• _Source data_
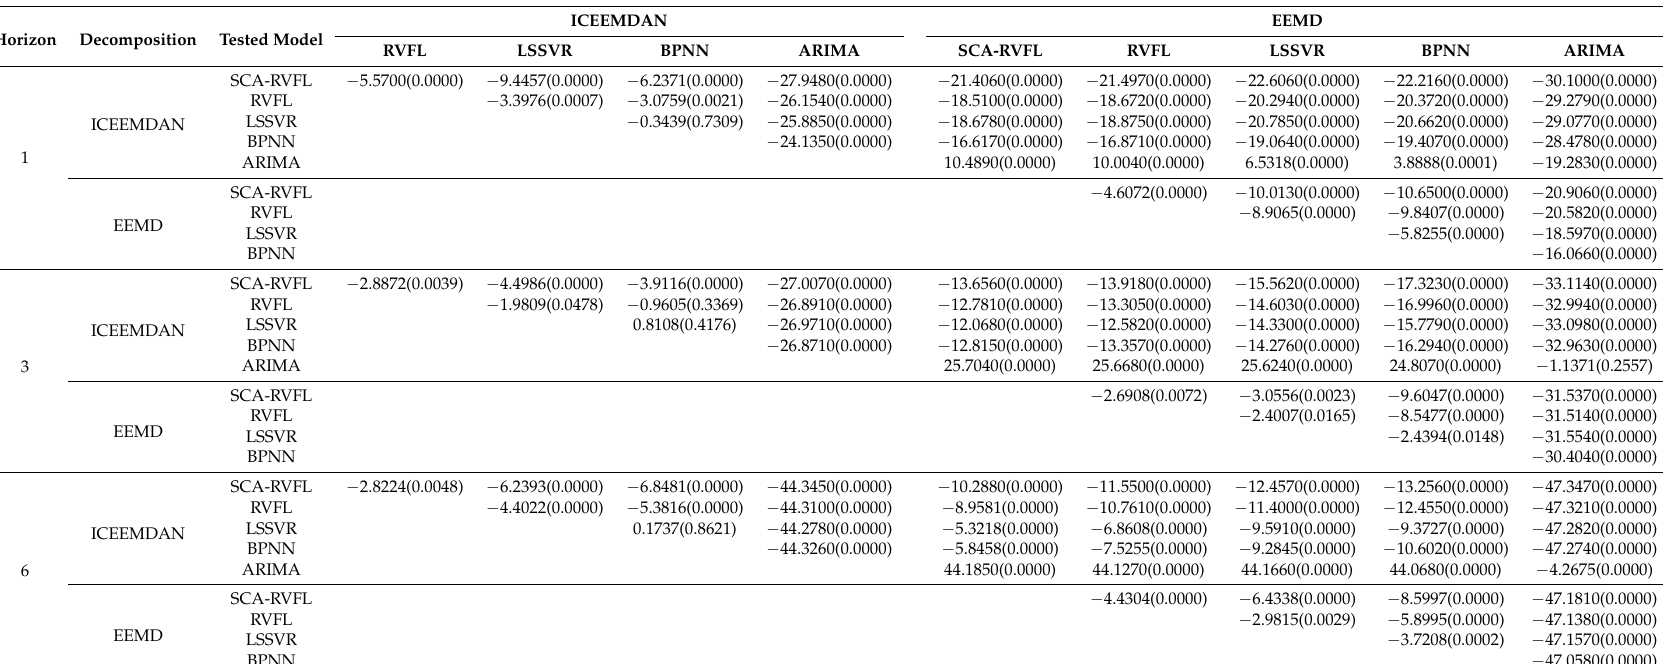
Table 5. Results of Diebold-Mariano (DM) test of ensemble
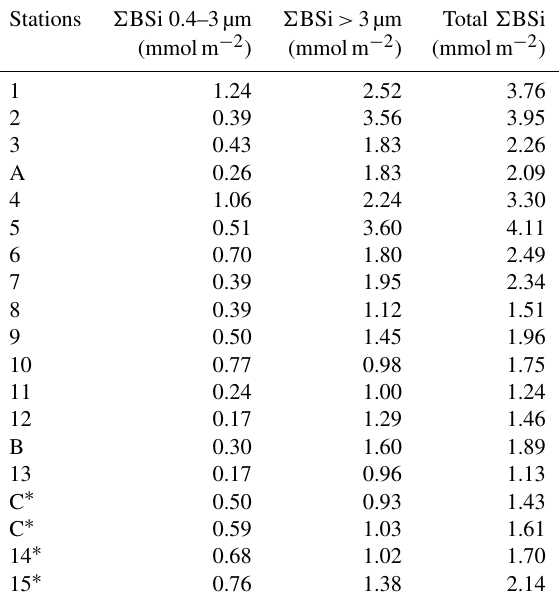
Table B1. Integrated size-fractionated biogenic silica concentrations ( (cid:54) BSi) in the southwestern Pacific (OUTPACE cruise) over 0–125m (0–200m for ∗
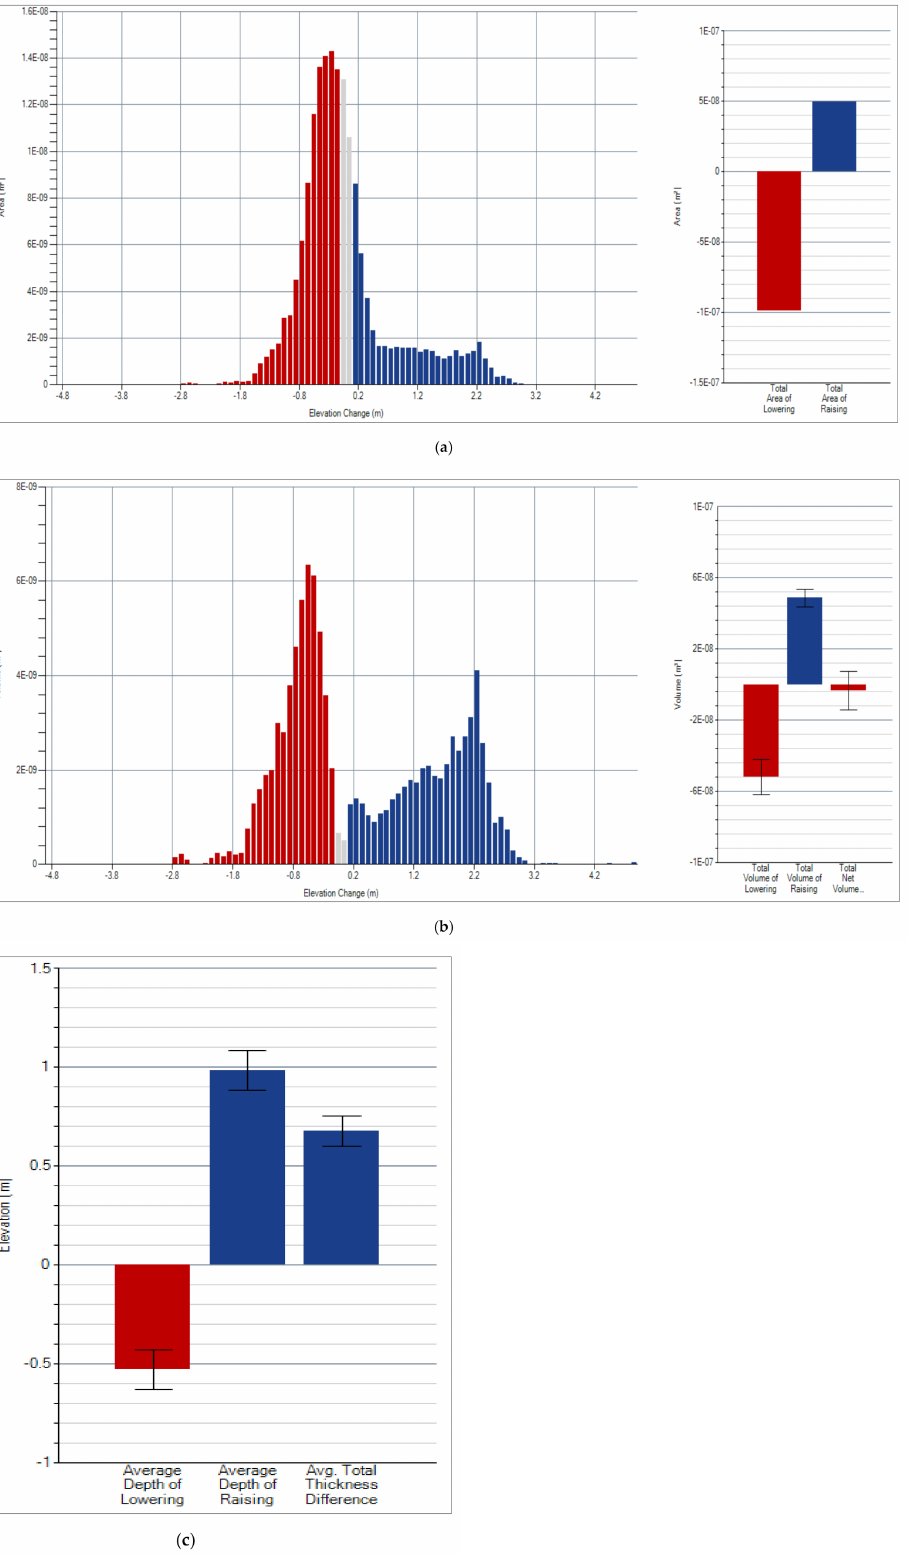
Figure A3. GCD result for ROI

• _Work order_
Starting where a line contains "Table B1. Integrated" and finishing at the last line above, set down every line exactly as it reads, with no pictures.

• _Written answer_
Table B1. Integrated size-fractionated biogenic silica concentrations ( (cid:54) BSi) in the southwestern Pacific (OUTPACE cruise) over 0–125m (0–200m for ∗
Figure A3. GCD result for ROI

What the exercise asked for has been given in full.